Corporate Governance

The Board comprises of five Directors, of which two are Executive Directors and three are Non-Executive Directors. The Board considers Jon Lee, Dino Rocos and Lucy Sharman-Munday to be independent Non-Executive Directors under the criteria identified in the QCA Code.

The Company holds regular board meetings, and the Board is responsible for formulating, reviewing and approving the Company’s strategy, budget and major items of capital expenditure. The Board has established an Audit Committee and a Remuneration Committee with formally delegated rules and responsibilities. Each of these board committees meets as and when appropriate, but at least twice each year.

The Audit Committee comprises of Lucy Sharman-Munday, who acts as chair, Jon Lee, and Dino Rocos. The Audit Committee will, among other things, determine and examine matters relating to the financial affairs of the Company including the terms of engagement of the Company’s auditors and, in consultation with the auditors, the scope of the audit. It receives and reviews reports from management and the Company’s auditors relating to the half yearly and annual accounts and the accounting and the internal control systems in use throughout the Company.

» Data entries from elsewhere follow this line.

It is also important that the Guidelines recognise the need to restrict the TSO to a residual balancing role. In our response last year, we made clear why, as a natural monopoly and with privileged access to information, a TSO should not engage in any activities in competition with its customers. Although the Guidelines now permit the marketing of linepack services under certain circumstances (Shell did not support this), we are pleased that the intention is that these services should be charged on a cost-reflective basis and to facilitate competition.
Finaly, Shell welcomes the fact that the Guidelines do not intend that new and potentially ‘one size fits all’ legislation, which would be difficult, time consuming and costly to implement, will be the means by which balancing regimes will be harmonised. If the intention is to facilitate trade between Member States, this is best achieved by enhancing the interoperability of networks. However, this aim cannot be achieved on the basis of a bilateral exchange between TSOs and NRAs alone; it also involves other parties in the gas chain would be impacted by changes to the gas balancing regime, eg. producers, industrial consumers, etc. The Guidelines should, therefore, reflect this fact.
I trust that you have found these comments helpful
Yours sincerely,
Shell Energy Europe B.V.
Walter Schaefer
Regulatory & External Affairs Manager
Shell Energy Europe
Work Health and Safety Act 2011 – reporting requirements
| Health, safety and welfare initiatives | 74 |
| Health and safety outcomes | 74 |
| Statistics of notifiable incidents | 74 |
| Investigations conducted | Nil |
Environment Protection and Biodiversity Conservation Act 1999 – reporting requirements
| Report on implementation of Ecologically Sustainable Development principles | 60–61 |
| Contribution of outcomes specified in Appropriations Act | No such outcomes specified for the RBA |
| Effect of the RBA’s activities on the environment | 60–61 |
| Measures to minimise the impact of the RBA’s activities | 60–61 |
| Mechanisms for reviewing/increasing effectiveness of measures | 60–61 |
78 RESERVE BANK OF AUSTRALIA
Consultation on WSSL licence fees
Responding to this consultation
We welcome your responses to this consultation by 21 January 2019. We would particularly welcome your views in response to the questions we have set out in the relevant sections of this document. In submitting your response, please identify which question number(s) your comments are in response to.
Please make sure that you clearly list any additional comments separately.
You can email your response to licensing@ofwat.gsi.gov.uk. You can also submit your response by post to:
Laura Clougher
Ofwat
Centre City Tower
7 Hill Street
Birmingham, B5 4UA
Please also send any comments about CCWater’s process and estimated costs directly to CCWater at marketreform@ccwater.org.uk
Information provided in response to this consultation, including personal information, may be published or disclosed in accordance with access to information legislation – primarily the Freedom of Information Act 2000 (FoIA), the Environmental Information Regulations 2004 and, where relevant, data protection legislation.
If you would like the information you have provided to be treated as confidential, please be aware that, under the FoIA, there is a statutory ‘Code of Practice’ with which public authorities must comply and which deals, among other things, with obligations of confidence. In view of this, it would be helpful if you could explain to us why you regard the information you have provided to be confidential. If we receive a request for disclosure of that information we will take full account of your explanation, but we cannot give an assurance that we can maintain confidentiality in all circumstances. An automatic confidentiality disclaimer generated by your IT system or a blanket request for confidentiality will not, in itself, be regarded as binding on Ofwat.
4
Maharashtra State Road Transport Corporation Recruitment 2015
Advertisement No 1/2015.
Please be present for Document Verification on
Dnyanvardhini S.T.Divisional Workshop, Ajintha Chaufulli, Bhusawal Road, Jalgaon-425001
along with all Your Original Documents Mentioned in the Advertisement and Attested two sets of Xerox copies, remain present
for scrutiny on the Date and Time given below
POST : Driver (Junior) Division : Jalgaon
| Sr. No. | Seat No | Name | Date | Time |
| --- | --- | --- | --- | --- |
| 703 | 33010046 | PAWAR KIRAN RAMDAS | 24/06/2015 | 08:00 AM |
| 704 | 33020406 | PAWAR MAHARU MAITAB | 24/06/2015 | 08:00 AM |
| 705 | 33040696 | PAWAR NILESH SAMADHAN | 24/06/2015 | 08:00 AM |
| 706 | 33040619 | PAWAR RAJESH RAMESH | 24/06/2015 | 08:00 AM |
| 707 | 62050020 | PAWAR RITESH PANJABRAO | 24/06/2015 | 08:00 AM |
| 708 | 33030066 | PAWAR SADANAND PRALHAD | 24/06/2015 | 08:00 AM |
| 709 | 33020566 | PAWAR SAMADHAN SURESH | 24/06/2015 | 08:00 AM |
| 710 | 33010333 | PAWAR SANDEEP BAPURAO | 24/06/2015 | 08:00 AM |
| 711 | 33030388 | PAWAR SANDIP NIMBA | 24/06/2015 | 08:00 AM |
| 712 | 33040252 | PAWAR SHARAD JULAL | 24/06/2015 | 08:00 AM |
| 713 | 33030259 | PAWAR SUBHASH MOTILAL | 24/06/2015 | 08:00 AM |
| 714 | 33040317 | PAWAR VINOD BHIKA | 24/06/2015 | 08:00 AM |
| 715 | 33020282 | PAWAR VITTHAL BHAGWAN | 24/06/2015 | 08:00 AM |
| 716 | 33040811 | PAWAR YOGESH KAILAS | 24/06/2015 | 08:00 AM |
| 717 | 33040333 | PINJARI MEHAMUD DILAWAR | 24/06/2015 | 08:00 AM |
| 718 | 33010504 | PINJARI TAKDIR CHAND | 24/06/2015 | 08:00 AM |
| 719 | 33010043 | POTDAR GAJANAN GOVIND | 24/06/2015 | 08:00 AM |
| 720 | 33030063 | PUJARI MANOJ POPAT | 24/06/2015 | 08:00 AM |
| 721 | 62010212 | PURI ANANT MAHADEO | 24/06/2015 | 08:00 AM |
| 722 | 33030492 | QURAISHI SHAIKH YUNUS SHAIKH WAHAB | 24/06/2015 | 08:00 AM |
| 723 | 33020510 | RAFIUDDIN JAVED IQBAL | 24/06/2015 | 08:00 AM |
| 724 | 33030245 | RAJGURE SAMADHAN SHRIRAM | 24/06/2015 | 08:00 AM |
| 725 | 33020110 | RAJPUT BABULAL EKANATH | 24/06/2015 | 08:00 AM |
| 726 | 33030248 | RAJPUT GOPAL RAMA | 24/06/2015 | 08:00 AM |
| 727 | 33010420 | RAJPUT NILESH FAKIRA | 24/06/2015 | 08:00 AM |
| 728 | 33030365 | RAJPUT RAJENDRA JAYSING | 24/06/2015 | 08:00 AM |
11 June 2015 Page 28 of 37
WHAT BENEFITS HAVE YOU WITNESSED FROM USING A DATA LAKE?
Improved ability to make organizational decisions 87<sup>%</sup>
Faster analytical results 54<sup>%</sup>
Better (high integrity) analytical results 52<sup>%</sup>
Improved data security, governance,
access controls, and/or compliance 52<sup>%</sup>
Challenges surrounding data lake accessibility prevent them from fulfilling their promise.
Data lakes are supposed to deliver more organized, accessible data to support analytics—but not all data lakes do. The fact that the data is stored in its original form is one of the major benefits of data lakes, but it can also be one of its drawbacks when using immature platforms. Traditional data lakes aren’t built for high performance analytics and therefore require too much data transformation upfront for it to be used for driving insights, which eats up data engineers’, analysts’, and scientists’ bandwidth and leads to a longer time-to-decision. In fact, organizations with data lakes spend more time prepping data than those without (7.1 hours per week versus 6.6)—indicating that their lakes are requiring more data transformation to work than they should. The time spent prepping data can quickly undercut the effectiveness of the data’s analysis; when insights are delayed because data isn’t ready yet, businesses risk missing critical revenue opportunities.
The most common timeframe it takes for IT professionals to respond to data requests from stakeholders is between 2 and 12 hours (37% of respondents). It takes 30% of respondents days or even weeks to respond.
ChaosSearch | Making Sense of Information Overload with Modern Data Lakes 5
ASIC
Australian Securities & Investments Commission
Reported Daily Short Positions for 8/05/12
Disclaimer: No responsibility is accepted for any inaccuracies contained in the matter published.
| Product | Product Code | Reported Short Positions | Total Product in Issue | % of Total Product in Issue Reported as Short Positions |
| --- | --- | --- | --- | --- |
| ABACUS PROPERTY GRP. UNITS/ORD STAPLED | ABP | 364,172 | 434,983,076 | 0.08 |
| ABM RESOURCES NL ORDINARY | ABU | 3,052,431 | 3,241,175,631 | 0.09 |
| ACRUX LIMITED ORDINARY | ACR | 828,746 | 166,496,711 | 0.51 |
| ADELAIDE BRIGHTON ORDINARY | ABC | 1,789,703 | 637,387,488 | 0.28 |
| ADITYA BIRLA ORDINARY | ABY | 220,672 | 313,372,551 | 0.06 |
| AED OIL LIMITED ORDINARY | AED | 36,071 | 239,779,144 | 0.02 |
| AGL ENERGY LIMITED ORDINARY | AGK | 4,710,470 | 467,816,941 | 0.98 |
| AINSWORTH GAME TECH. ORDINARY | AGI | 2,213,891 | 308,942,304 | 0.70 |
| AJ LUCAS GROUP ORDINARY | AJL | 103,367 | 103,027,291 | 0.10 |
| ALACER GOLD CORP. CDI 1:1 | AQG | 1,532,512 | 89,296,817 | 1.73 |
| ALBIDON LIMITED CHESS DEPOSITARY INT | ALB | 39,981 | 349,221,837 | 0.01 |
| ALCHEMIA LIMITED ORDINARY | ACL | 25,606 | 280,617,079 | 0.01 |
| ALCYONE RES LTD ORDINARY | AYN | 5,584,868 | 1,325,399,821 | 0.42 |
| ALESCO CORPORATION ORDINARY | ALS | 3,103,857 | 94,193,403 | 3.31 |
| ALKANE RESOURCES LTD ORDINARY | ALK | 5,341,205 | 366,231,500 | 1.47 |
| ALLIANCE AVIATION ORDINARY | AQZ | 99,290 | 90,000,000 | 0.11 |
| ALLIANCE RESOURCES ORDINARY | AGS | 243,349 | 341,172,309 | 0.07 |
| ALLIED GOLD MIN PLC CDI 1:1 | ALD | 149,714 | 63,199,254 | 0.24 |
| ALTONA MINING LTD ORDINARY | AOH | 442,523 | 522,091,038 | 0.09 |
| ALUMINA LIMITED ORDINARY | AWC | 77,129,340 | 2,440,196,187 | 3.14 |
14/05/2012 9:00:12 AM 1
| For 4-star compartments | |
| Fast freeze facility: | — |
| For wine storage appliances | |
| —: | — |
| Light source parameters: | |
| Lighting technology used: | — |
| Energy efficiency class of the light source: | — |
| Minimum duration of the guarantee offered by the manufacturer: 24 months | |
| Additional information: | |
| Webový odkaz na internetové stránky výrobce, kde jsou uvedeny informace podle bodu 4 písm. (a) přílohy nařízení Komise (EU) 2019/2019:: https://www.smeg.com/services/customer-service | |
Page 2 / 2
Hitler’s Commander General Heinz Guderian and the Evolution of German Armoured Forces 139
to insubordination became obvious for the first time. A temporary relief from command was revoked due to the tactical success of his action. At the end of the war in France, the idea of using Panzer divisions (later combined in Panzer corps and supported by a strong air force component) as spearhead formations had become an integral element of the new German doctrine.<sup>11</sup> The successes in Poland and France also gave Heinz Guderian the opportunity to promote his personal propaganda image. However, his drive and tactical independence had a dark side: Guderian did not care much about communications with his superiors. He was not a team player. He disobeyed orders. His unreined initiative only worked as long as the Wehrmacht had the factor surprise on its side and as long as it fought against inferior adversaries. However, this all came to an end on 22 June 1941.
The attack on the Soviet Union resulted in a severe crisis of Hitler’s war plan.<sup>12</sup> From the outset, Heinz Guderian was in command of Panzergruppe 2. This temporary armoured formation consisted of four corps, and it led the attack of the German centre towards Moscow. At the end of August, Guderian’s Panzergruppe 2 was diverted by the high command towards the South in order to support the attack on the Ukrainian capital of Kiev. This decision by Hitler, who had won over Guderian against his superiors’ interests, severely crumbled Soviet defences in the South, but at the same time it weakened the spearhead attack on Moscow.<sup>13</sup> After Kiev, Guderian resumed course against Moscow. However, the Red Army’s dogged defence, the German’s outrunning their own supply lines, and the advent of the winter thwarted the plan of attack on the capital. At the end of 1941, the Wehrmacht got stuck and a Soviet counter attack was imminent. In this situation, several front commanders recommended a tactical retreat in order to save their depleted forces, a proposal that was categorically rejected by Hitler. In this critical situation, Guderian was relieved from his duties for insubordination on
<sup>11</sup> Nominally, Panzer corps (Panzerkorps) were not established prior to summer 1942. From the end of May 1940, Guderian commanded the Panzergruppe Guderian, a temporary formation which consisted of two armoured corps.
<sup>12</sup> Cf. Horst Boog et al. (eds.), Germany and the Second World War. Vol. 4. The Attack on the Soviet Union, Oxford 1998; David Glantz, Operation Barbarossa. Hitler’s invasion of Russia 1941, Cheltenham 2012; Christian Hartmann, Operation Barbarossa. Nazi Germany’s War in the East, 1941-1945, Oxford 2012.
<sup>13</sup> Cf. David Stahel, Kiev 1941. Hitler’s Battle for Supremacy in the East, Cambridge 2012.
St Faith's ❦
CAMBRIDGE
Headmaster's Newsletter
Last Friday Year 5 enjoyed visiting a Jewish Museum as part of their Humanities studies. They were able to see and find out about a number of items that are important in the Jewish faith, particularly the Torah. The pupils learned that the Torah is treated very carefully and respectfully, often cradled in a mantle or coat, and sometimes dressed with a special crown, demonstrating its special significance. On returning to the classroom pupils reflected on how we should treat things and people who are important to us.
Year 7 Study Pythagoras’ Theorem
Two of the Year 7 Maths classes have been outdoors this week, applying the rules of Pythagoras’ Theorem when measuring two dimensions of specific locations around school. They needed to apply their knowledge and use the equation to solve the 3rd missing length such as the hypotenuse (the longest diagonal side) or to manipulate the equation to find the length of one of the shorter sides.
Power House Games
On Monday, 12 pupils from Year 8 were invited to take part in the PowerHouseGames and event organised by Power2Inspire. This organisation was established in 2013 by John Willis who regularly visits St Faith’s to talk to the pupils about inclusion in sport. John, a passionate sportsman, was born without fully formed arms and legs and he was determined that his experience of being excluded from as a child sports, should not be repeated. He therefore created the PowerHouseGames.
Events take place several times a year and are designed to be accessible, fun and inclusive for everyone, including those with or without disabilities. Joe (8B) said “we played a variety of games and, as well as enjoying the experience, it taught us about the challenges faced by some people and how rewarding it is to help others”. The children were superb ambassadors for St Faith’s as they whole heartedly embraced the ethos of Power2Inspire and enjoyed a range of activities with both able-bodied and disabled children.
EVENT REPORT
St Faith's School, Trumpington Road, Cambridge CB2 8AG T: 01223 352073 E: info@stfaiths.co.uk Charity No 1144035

The Remuneration Committee comprises of Dino Rocos, who acts as chair, and Jon Lee and Lucy Sharman-Munday. The Remuneration Committee reviews and makes recommendations in respect of the Executive Directors’ remuneration and benefits packages, including share options and the terms of their appointment. The Remuneration Committee also makes recommendations to the board concerning the allocation of share options to employees under the intended share option schemes.